Walking down the dirt pathways of the Neon Museum, each sign tells a story and gives a glimpse of Las Vegas at any given moment.
Dennis McBride, director of the Nevada State Museum, has worked with the Neon Museum to make sure the LGBT community has its contributions told, too.
“It is a real community with a real history like any other community,” he said. “(The community) also had teachers, politicians, bankers and entertainers. There was always influential members in the community. Now it’s time to acknowledge them, record that history and promote it.”
During LGBT Pride month, the Neon Museum is adding information about notable gay entertainers and events.
Guides will share that information while taking tours through the boneyard.
“We are always thrilled to identify a fresh way of looking at the signs and celebrating the underserved histories via the collection,” said Danielle Kelly, executive director of the Neon Museum. “The fact is, the LGBT community has impacted Las Vegas’ story in a substantive way through the years. We felt it was only just to tell their story.”
McBride said that up until the 1970s, Nevada had laws that would have made it difficult to be openly gay.
“People were often entrapped and arrested,” he said. “As a result, many of the performers who were gay were closeted.”
Any of those performers would have had trouble working if people would have known they were gay, he added.
Now, people can hear more about Lynne Carter, an El Cortez performer known for female impersonations of Pearl Bailey, or Jim Bailey, the five-time Las Vegas Entertainer of the Year who was an impersonator at the Flamingo.
Even as early as 1953, Las Vegas was stirring up controversy with transgender performer Christine Jorgensen, who opened in the Congo Room at the Sahara.
In addition to people, other facts compiled feature famous LGBT events such as the Superstar Aid for AIDS Benefit in 1987 at the Stardust.
Overall, the history of lesbian, gay, bisexual and transgender people in the valley was uneven, McBride found.

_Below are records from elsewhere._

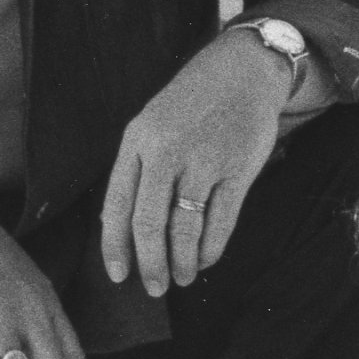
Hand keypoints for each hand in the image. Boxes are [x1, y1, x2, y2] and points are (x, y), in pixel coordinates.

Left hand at [101, 31, 292, 298]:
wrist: (242, 70)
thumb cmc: (191, 102)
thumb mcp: (151, 124)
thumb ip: (137, 169)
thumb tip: (119, 226)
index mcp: (136, 141)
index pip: (117, 205)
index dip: (116, 246)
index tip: (119, 275)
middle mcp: (166, 151)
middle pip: (150, 223)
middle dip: (150, 264)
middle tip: (153, 287)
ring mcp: (204, 160)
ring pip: (186, 228)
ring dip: (182, 261)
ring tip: (181, 278)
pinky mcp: (238, 169)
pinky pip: (221, 221)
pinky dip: (211, 248)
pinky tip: (206, 259)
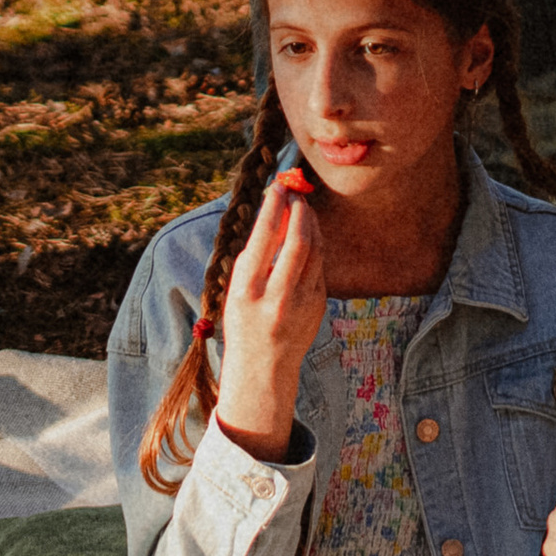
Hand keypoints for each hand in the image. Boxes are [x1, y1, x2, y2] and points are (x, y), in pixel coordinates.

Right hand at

For instance, he said in 1969, the show “Boys in the Band” opened at Caesars Palace.
“People were horrified and offended,” McBride said. “It only ran a few days.”
Although many of the entertainers are well-known for their talents, Kelly said it’s worth acknowledging the doors they opened in the LGBT community.
“I don’t think we stopped to think how pivotal some of these figures’ achievements were in helping pave the way for the eventual mainstream acceptance of the LGBT,” she said.
This isn’t the first time the museum has acknowledged other communities.
Kelly said the Neon Museum has added content to celebrate Black History Month and Women’s History Month.
Even beyond Pride Month, she foresees it incorporating some of the information that is used in the June tour.
“The LGBT community’s contributions are impossible to overlook and are illustrated in a concrete way by the signs in our Neon Boneyard,” she said. “They’re part of the overall history of Las Vegas and will certainly figure into many of our tours throughout the year.”